### Document segment
>>
Slow Dance

Impressies van Tom Watchunas over de tentoonstelling Mental Space in Kent State Unversity, Stark Campus, Ohio USA.

Slow Dancing at the Gallery
(The Eyes Have It, part 2)
By Tom Wachunas

I look at looking, mesmerized by how people view pictures in a gallery. It’s a fascinating mental choreography, this business of looking at art. Through the years I’ve reluctantly come to realize that far too many people look at art as if channel surfing television. A kind of Attention Deficit Disorder on a societal scale. We demand instant sensory satisfaction. When the goods aren’t easily delivered we move on quickly, never looking back. To our detriment.
The art of Belgian painter Maria Swinnen, on view at Main Hall Gallery on the Kent Stark campus through April 3, calls for a slow dance. Partnering with the ephemeral. Indeed, here Swinnen has partnered with fellow Belgian, Johan Teirlinck, a philosopher and author. Their joint installation is called “Mental Spaces.” You could, to some extent, call Swinnen’s work a visual manifestation, or illumination, of Teirlinck’s ideas presented in his 2005 book, “Today’s Mind: Mental Space, Contaminations and Serendipity.” But even without reading the book, which addresses “the world in our head,” Swinnen’s paintings are, in their own right, a captivating union of cerebral musings and haunting, visceral visions.
Swinnen’s paintings seethe with intense and subtle surface workings, mysterious depths, and shapes both amorphous and specific. They conjure memories recent and ageless, personal and universal. Paintings like “Pompei,” with its sketchy torso rising from a scuffled, fleshy ground, or the somber and eerie “Frozen Bed,” evoke the familiar as well as the enigmatic.
On Friday, April 3, Second April Galerie will host a presentation (with images) by Swinnen and Teirlinck from 6 to 7:30p.m. in the gallery’s Kathleen Howland Theatre. While you’re in the gallery, look for the paintings by Martin Bertman.
<<
### Recorded data
>>
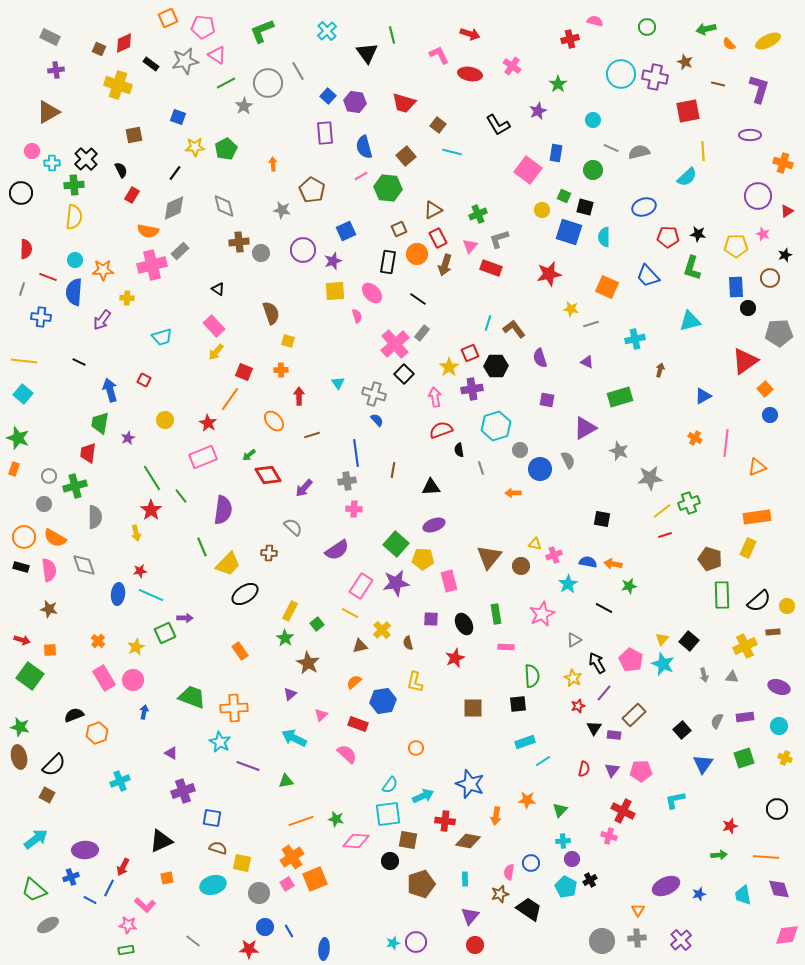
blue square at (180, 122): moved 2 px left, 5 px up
<<
>>
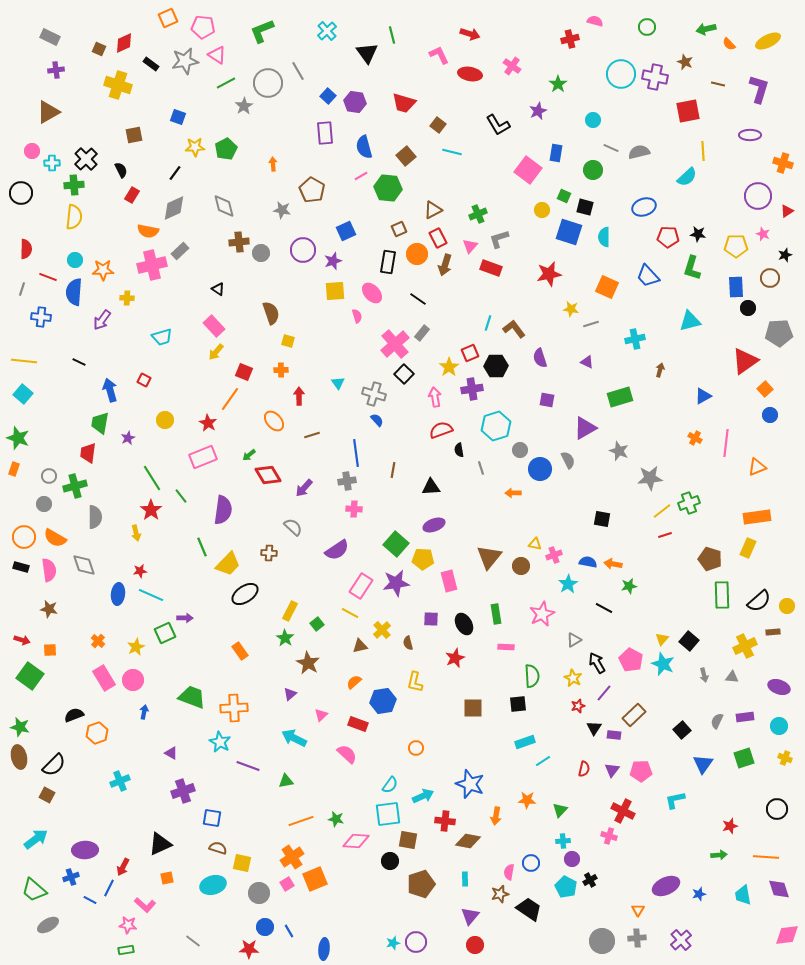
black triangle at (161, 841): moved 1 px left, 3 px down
<<
Repeat word for word the stretch of the gallery review above, starting with "Swinnen’s paintings seethe" and going on through "as the enigmatic.".

### Result below
Swinnen’s paintings seethe with intense and subtle surface workings, mysterious depths, and shapes both amorphous and specific. They conjure memories recent and ageless, personal and universal. Paintings like “Pompei,” with its sketchy torso rising from a scuffled, fleshy ground, or the somber and eerie “Frozen Bed,” evoke the familiar as well as the enigmatic.